===== Belge =====

1947 yılında Hindistan ve Pakistan’ın bağımsız oldukları günden beri Keşmir meselesi ön plana çıkmış iki devleti zaman zaman sıcak çatışmaya bile sokmuştur. Çünkü Pakistan ile Hindistan’ın ayrılması esnasında imzalanan anlaşmada belirlenen şartlara göre Müslümanların çoğunlukta olduğu bölgeler Pakistan’a diğer bölgeler ise Hindistan’a kalacaktı. Fakat Hindistan, nüfusunun büyük çoğunluğunun Müslüman olmasına rağmen Keşmir’i; Pakistan’a bırakmak istemedi. 1947 ylında Mihrace’nin Keşmir’i Hindistan’a ilhak kararını alması üzerine 1948 yılında savaş çıktı. Pakistan Keşmir’in bir bölümünü ele geçirdi. Birleşmiş Milletlerin araya girmesiyle Keşmir’de Plebisit yapılarak halkın oyuna başvurulması şartı ile bir ateşkes sağlandı. Ancak Hint yönetimi herhangi bir referandum yapmadı.
Böylelikle Keşmir bölgesi, Pakistan’ın elindeki Azad Keşmir (Özgür Keşmir) ve Hindistan’ın kontrolündeki Keşmir Vadisi Jammu ve Ladakh bölgeleri şeklinde ikiye bölünmüş oldu.
Çin’in Tibet’i işgal etmesinden sonra Dalai Lama’nın Hindistan’a sığınması Çin-Hindistan ilişkilerini bozmuş, doğal olarak Çin-Pakistan ilişkilerinin gelişmesine yol açmıştır.
Keşmir sorunu tarih içerisinde Hindistan ve Pakistan arasında zaman zaman sıcak çatışmalara da sebep olmuştur. Amerika’nın Hindistan’ın yanında tavır sergilemesine karşılık Sovyet Rusya tarafsızlık tutumu sergilemiştir.
Sonuç olarak Keşmir sorununun çözümü halkoylamasından geçmektedir. Hindistan’ın buna yanaşmaması sorunun devam etmesine sebep olmuştur. 2003 yılında Pakistan Devlet Başkanı Pervez Müşerrefin barışçı girişimleri de sonuçsuz kaldı. Bugün Hindistan’ın işgalinin haksızlığına karşı çıkan ve bağımsızlık isteyen Keşmir halkı bu konuda 70.000’in üzerinde ölü vermiş 1,5 milyon Keşmirli mülteci haline gelmiştir. Bu yara kanamaya devam etmektedir.

===== Veri listesi =====

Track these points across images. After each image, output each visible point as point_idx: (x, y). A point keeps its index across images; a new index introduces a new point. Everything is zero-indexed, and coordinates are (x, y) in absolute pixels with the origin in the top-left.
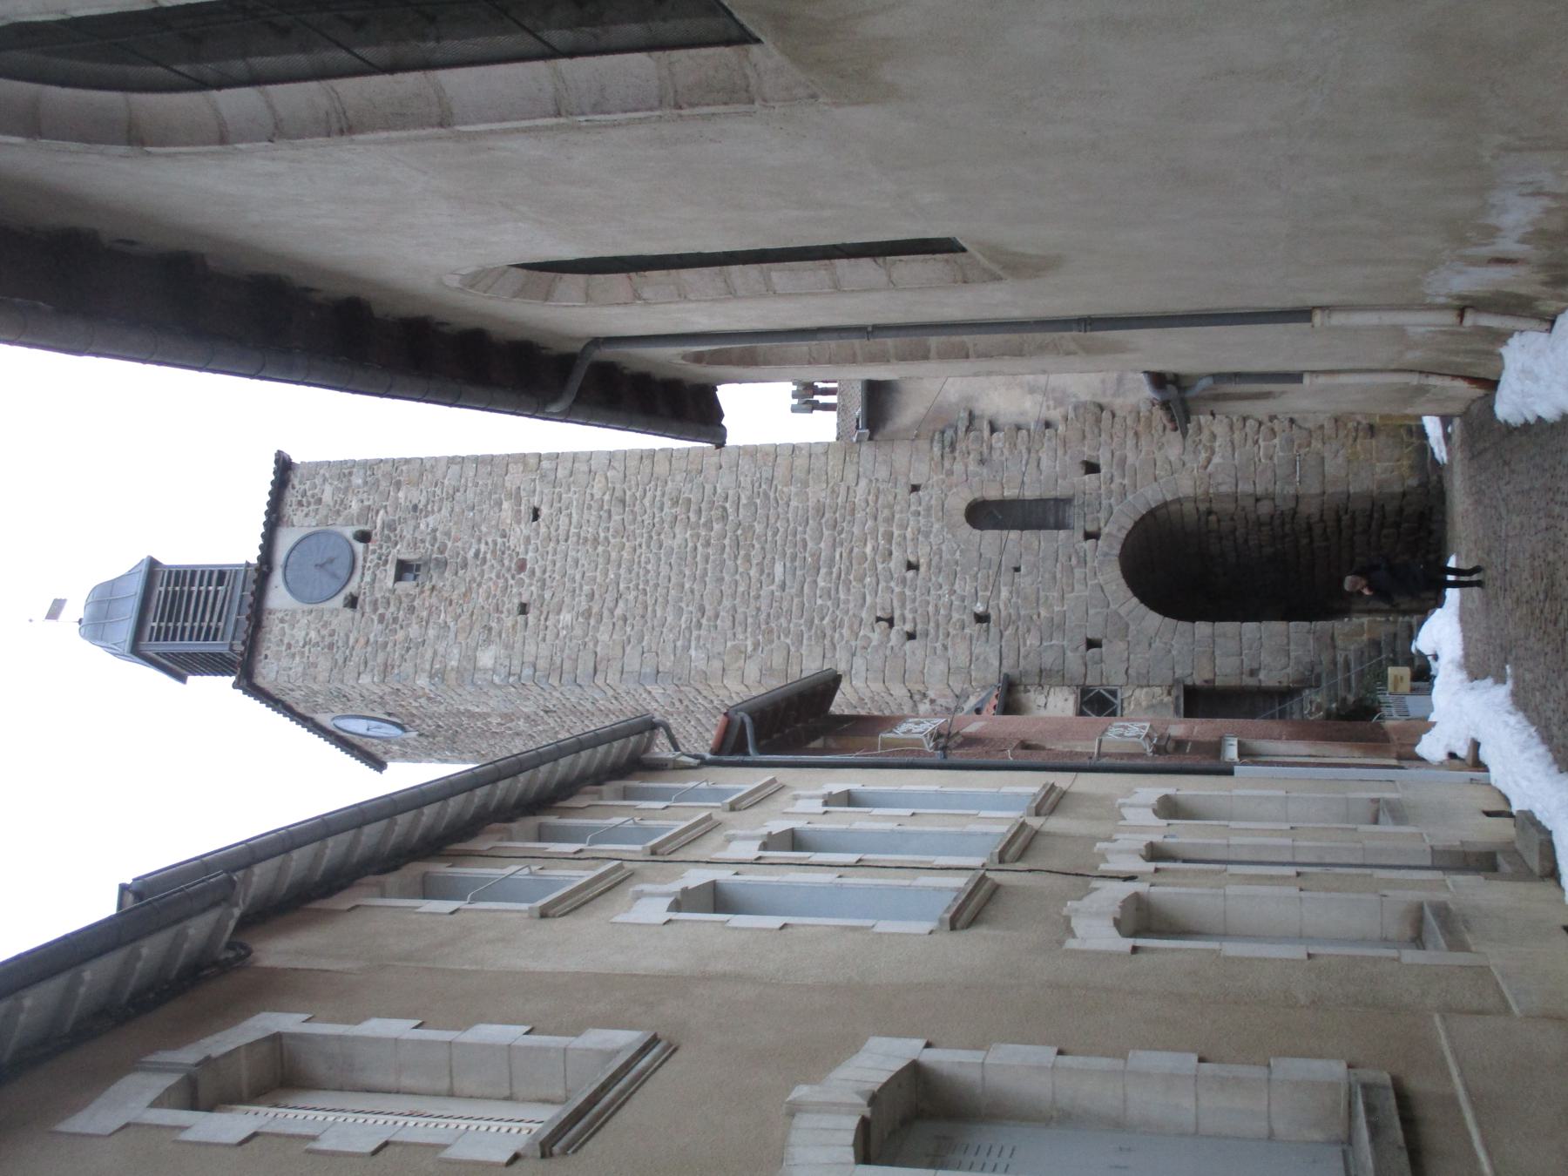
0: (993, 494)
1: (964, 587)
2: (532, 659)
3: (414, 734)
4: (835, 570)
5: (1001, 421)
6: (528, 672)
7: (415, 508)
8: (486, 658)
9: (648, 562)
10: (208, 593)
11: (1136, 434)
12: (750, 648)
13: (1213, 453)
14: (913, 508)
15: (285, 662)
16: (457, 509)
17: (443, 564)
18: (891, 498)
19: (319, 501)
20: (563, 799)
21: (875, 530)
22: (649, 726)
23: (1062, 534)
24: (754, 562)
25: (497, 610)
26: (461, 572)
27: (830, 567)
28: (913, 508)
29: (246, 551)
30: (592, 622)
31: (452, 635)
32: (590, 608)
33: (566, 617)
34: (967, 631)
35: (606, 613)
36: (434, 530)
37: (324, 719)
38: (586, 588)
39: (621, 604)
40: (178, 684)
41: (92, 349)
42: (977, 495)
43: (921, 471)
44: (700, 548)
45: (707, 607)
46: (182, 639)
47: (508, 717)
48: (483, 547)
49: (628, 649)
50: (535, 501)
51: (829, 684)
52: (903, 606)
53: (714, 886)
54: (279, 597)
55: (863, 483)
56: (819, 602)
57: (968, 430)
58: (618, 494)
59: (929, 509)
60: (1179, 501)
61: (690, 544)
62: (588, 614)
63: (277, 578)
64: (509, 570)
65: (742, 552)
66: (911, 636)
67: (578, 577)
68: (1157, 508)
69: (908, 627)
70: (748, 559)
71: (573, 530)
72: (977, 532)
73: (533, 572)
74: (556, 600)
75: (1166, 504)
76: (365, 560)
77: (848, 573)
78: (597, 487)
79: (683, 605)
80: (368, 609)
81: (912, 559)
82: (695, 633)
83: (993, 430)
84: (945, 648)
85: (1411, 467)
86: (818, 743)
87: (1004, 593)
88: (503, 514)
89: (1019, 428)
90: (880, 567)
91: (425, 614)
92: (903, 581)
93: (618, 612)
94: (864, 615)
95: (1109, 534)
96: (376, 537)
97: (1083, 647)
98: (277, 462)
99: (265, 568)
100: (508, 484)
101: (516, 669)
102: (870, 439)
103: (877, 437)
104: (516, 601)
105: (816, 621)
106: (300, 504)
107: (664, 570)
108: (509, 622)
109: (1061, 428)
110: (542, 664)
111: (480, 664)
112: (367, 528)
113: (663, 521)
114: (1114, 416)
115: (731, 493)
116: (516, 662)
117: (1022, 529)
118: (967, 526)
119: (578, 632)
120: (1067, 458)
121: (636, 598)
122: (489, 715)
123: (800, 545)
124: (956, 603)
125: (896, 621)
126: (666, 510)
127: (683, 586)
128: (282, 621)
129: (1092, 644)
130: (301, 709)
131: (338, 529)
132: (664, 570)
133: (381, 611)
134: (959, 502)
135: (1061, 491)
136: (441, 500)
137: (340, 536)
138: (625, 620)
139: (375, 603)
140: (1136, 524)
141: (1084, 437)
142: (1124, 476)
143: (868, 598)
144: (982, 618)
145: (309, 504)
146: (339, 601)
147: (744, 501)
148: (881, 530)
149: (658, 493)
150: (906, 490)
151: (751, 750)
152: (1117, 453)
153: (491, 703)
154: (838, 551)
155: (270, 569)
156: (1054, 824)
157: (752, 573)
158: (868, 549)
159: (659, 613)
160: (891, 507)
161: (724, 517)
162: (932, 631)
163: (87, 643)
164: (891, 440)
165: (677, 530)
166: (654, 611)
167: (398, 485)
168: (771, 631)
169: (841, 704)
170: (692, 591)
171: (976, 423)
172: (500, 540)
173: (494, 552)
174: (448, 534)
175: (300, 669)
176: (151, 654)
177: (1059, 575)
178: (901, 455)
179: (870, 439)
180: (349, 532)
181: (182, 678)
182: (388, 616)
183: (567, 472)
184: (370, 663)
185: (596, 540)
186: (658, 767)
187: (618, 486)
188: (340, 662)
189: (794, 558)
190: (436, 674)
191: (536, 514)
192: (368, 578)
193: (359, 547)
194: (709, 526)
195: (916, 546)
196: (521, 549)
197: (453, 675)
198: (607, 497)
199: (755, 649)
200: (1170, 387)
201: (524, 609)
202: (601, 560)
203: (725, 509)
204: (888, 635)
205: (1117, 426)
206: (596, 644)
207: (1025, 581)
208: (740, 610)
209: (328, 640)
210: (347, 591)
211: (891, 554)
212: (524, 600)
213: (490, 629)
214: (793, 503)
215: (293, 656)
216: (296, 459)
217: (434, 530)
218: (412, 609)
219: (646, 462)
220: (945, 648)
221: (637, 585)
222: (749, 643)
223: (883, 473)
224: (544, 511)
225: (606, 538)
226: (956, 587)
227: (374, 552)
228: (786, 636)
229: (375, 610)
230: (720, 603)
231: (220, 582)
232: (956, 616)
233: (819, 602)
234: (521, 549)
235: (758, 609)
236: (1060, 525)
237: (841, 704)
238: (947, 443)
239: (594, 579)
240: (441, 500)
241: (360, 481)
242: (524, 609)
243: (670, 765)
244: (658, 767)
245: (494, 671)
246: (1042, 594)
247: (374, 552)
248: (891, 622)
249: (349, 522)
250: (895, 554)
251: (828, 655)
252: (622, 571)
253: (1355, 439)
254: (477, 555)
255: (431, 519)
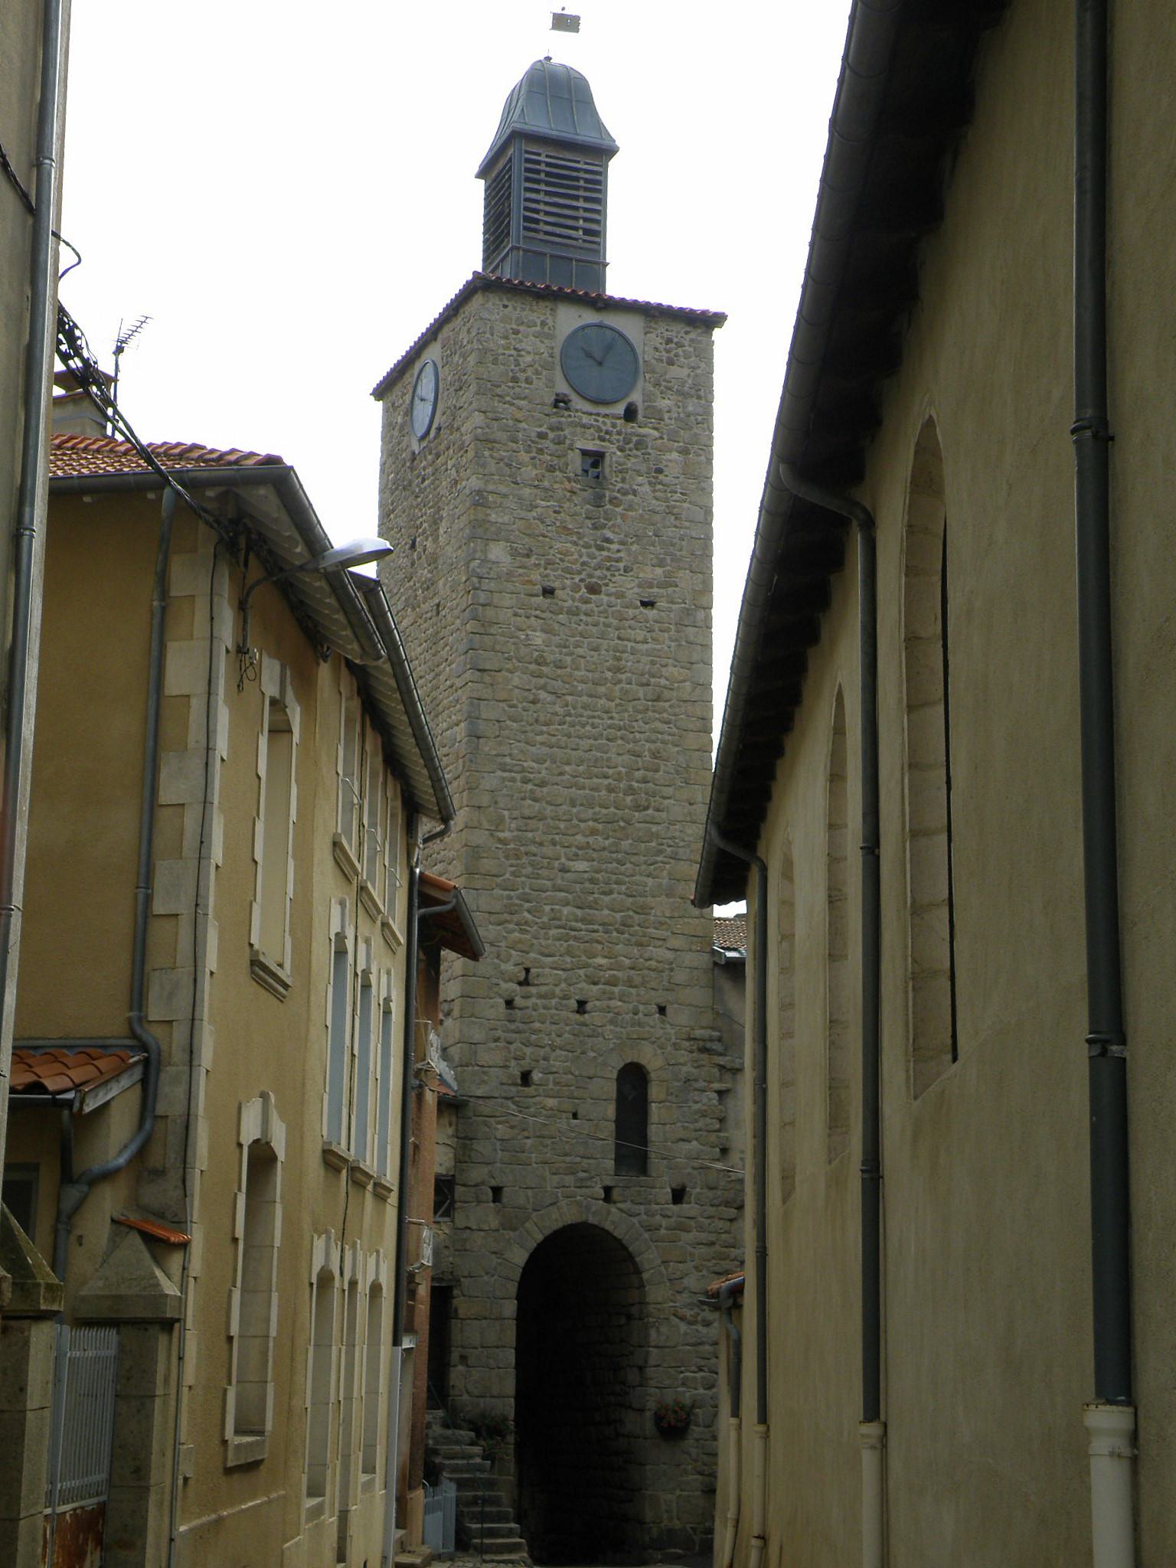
0: (655, 1091)
1: (559, 1061)
2: (495, 601)
3: (416, 447)
4: (579, 925)
5: (730, 1102)
6: (482, 597)
7: (659, 471)
8: (498, 552)
9: (594, 726)
11: (713, 1243)
12: (501, 835)
13: (690, 1323)
14: (641, 1007)
15: (499, 327)
16: (657, 518)
17: (598, 501)
18: (653, 984)
19: (671, 363)
20: (372, 720)
21: (619, 967)
22: (446, 818)
23: (610, 1164)
24: (591, 840)
25: (549, 563)
26: (589, 523)
27: (583, 920)
28: (641, 1007)
29: (616, 286)
30: (533, 667)
31: (523, 514)
32: (547, 664)
33: (538, 638)
34: (513, 1063)
35: (542, 681)
36: (635, 493)
37: (434, 353)
38: (569, 659)
39: (550, 698)
40: (476, 169)
41: (810, 281)
42: (653, 1076)
43: (681, 1018)
44: (606, 782)
45: (545, 790)
46: (526, 228)
47: (433, 560)
48: (615, 547)
50: (662, 604)
51: (470, 950)
52: (540, 996)
53: (346, 952)
54: (569, 319)
55: (669, 955)
56: (547, 908)
57: (722, 1067)
58: (666, 694)
59: (640, 1024)
60: (642, 1286)
61: (611, 771)
62: (540, 662)
63: (590, 317)
64: (590, 576)
65: (600, 827)
66: (509, 1003)
67: (580, 651)
68: (634, 1263)
69: (518, 1001)
70: (594, 832)
71: (630, 644)
72: (615, 1075)
73: (587, 602)
74: (556, 627)
75: (638, 1272)
76: (606, 416)
77: (575, 938)
78: (673, 671)
79: (548, 764)
80: (554, 420)
81: (589, 1007)
82: (518, 776)
83: (721, 1093)
84: (497, 1040)
85: (670, 1531)
86: (422, 956)
87: (551, 1102)
88: (649, 568)
89: (722, 1120)
90: (581, 972)
91: (546, 484)
92: (566, 997)
93: (543, 695)
94: (532, 955)
95: (609, 1213)
96: (631, 428)
98: (716, 314)
99: (600, 304)
100: (681, 574)
101: (486, 584)
102: (715, 964)
103: (716, 971)
104: (556, 584)
105: (527, 905)
106: (669, 341)
107: (586, 743)
108: (535, 576)
109: (719, 1166)
110: (490, 613)
111: (492, 545)
112: (640, 416)
113: (635, 742)
114: (731, 1220)
115: (664, 815)
116: (493, 585)
117: (616, 1121)
118: (622, 1065)
119: (523, 650)
120: (689, 1170)
121: (556, 714)
122: (436, 540)
123: (607, 888)
124: (542, 1052)
125: (524, 988)
126: (648, 745)
127: (568, 764)
128: (543, 324)
130: (446, 332)
131: (640, 384)
132: (586, 743)
133: (551, 435)
134: (650, 1058)
135: (655, 1163)
136: (666, 500)
137: (631, 387)
138: (533, 702)
139: (559, 428)
140: (619, 1241)
141: (711, 1189)
142: (667, 1229)
143: (550, 959)
144: (526, 1078)
145: (668, 351)
146: (563, 387)
147: (654, 828)
148: (619, 974)
149: (666, 737)
150: (661, 1001)
151: (423, 911)
152: (692, 1223)
153: (449, 549)
154: (600, 928)
155: (599, 309)
157: (579, 837)
158: (600, 961)
159: (539, 738)
160: (643, 984)
161: (638, 808)
162: (513, 1027)
163: (526, 67)
164: (714, 987)
165: (626, 757)
166: (542, 733)
167: (684, 451)
168: (518, 858)
169: (452, 961)
170: (561, 774)
171: (728, 1076)
172: (621, 565)
173: (609, 559)
174: (630, 507)
175: (491, 345)
176: (511, 152)
177: (568, 1159)
178: (699, 995)
179: (715, 964)
180: (636, 397)
181: (482, 174)
182: (546, 443)
183: (692, 638)
184: (495, 424)
185: (619, 670)
186: (410, 828)
187: (674, 694)
188: (498, 391)
189: (592, 881)
190: (482, 497)
191: (647, 604)
192: (585, 419)
193: (620, 409)
194: (630, 791)
195: (602, 1010)
196: (611, 589)
197: (481, 516)
198: (663, 682)
199: (500, 840)
200: (731, 1301)
201: (548, 592)
202: (597, 675)
203: (646, 808)
204: (511, 980)
205: (721, 1224)
206: (508, 670)
207: (563, 1123)
208: (540, 824)
209: (522, 376)
210: (573, 396)
211: (595, 984)
212: (558, 592)
213: (528, 556)
214: (650, 881)
215: (506, 338)
216: (717, 334)
217: (635, 493)
218: (551, 469)
219: (699, 724)
220: (497, 1040)
221: (570, 715)
222: (506, 835)
223: (680, 977)
224: (651, 613)
225: (620, 681)
226: (558, 1052)
227: (614, 426)
228: (513, 873)
229: (552, 429)
230: (548, 803)
231: (586, 232)
232: (528, 1051)
233: (547, 908)
234: (611, 589)
235: (541, 844)
236: (619, 1160)
237: (452, 961)
238: (708, 1045)
239: (577, 669)
240: (666, 500)
241: (690, 408)
242: (548, 592)
243: (411, 841)
244: (410, 828)
245: (485, 561)
246: (549, 1142)
247: (614, 426)
248: (525, 983)
249: (648, 397)
250: (595, 988)
251: (493, 918)
252: (585, 699)
253: (701, 1474)
254: (608, 540)
255: (647, 488)
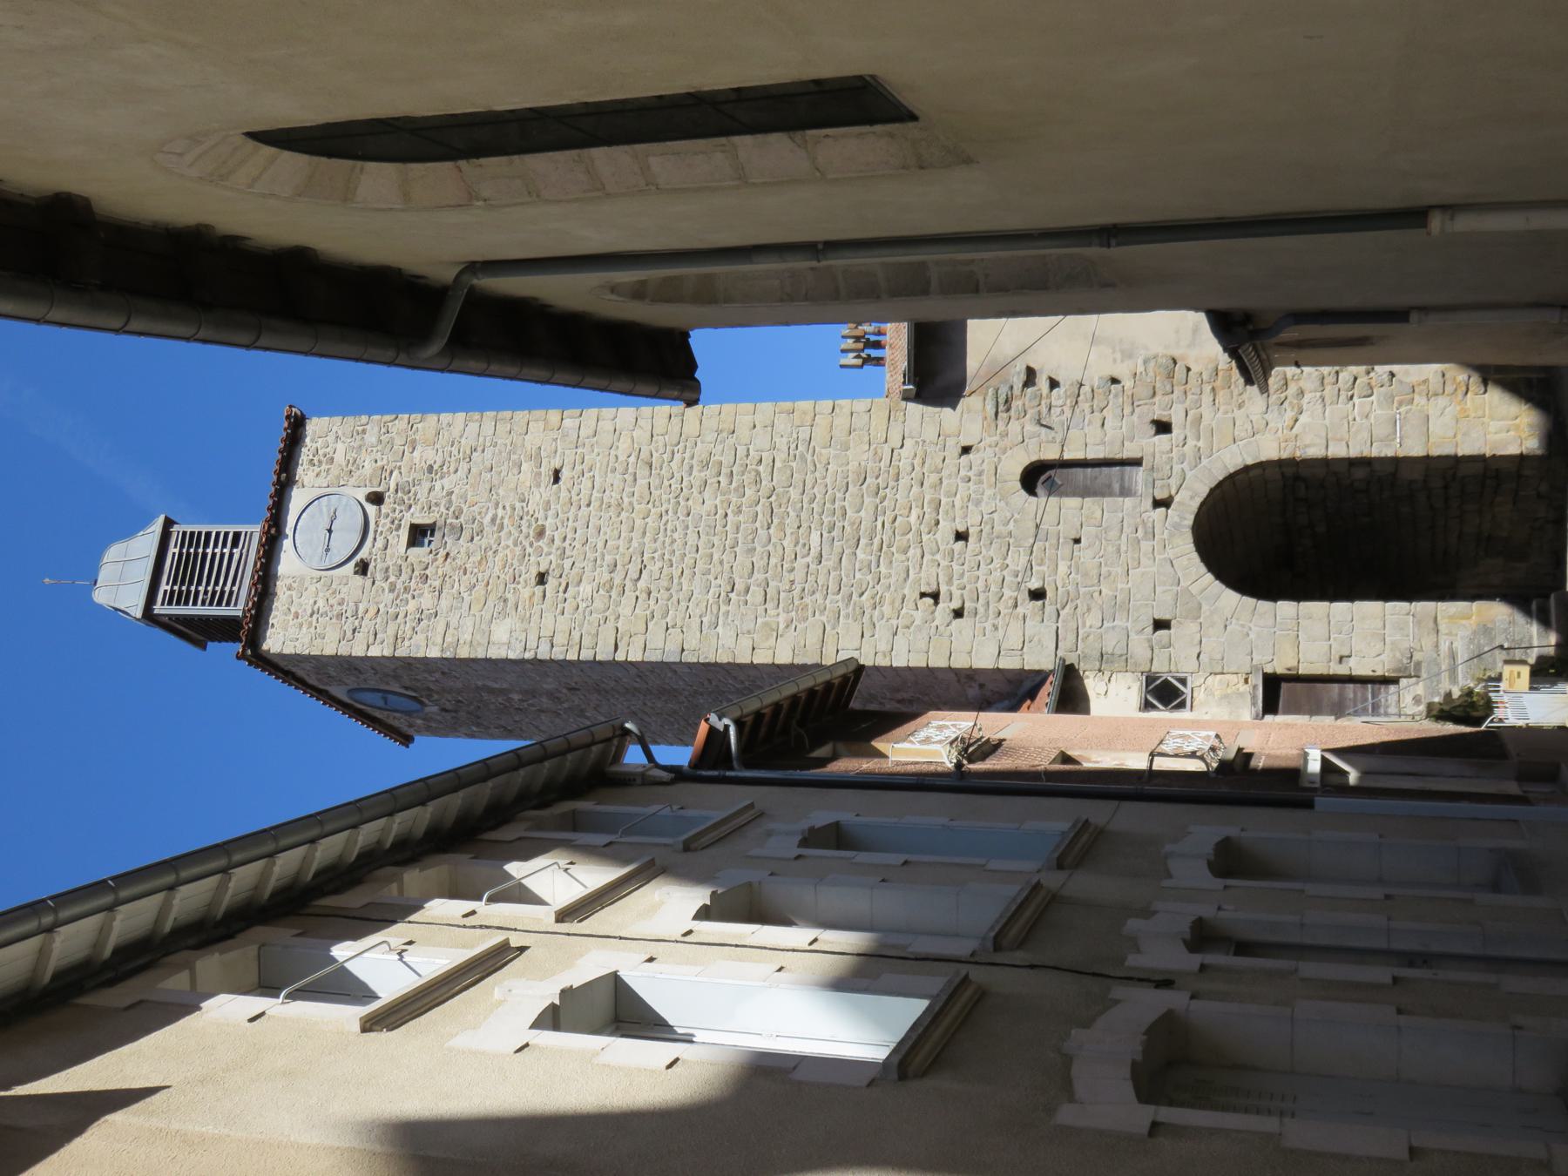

=====

* **Görev tanımı**: Keşmir sorununu anlatan metni son cümlesinden itibaren devam ettirin.

* **Problemin cevabı**:
BM Güvenlik konseyinin 1948-1949 tarihli kararlarına göre Keşmir halkının geleceğini tayin (Self- determination) hakkı olmasına rağmen 24 Ekim 1974’de Özgür (Azad) Keşmir Hükümeti resmen ilan edilmesine rağmen BM’nin 1948, 1949, 1957 (Güvenlik Konseyi’nin 122 sayılı kararı) Jammu ve Keşmir’de özgür bir halk oylamasını öngörmesine rağmen Hindistan bu konuda hep uzak durmuştur.
Afganistan'ın İşgali (1979)
Afganistan’ın milletlerarası politikanın önemli bir konusu haline gelmesi 19. yüzyıl’ın ikinci yarısından itibaren olmuştur.
Rusya’nın Kırım Savaşı’ndan sonra Orta Asya’ya, oradan da güneye doğru sarkması Rusya ile İngiltere’yi karşı karşıya getirmiş 1907 Rus-İngiltere anlaşması ile Afganistan İngiltere’ye yakınlaşmıştır.
1917 de Rus Çarlığının yıkılması ve Rusya’da Sovyet rejiminin kurulması üzerine Afganistan İngiltere’ye karşı Sovyetlere yaklaşmış ise de 1933 yılından sonra İngiltere ve Rusya’ya karşı Almanya’ya dayanmaya başlamıştır.
1945 yılından sonra Afganistan’ın geçirdiği iç gelişmeler işgal sürecini başlatmıştır.
Afganisnatın Tarihi Özellikleri
Afganistan’ı iyi anlayabilmek için şu hususların göz ardı edilmemesi önemlidir.
Ülkenin feodal bir kabile hayatına dayanması daima iç çalkantılar içinde olmasına neden olmuştur.
Ülkenin stratejik pozisyonu; çünkü Afganistan’ın Batı Asya ile Orta Doğu ve Orta Asya ile Basra Körfezi ve Hint Okyanusu arasında bir geçit noktasında olmasıdır.
İslamiyet’in, halkın inancında çok derin bir şekilde yer etmiş olması ve bu durumun sosyal ve kültürel hayatta etkili olması.
Afganistan tarihinde en uzun hükümdarlık yapan Muhammed Zahir Şah’tır (1933-1973)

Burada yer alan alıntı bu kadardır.